[WORK ORDER]: Beginning with the line that contains "Volcanic eruption in Iceland" in the material below, print each line exactly until the line that contains "Landscape - Scenery" has been printed, then stop.

BEGIN EXERCISE MATERIAL

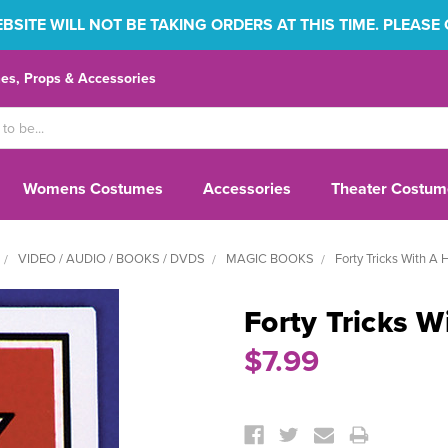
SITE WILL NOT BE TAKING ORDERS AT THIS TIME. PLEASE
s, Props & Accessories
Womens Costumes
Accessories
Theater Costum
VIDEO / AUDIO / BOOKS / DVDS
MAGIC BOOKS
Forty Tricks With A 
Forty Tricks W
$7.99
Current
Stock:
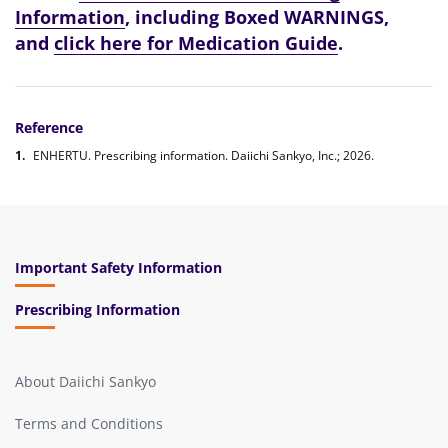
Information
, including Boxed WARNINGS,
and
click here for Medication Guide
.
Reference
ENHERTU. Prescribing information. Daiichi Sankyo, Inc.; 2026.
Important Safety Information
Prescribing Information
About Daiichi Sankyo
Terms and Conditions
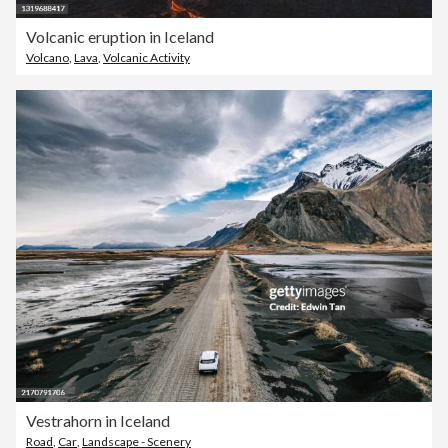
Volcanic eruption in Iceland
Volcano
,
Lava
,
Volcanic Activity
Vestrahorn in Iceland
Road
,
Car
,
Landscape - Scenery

END EXERCISE MATERIAL
BEGIN EXERCISE MATERIAL

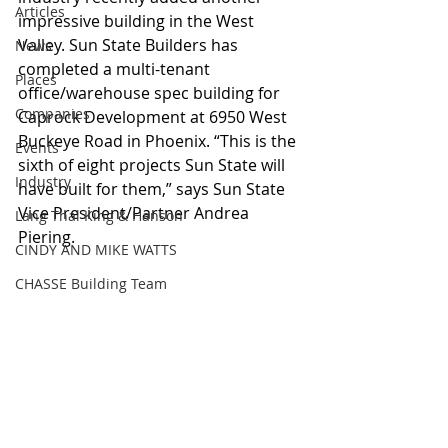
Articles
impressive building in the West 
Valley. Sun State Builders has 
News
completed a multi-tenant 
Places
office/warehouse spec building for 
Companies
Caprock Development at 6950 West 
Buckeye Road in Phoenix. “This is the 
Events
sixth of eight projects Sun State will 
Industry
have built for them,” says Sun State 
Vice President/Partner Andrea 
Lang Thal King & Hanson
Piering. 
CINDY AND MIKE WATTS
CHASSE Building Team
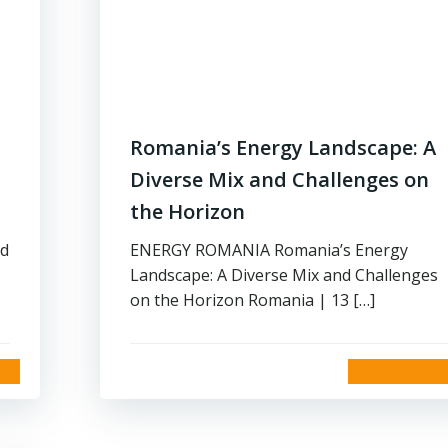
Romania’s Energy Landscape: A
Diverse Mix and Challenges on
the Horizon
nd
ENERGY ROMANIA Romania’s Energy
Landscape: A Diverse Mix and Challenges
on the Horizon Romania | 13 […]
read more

END EXERCISE MATERIAL

[ANSWER TO THE EXERCISE]:
Volcanic eruption in Iceland
Volcano
,
Lava
,
Volcanic Activity
Vestrahorn in Iceland
Road
,
Car
,
Landscape - Scenery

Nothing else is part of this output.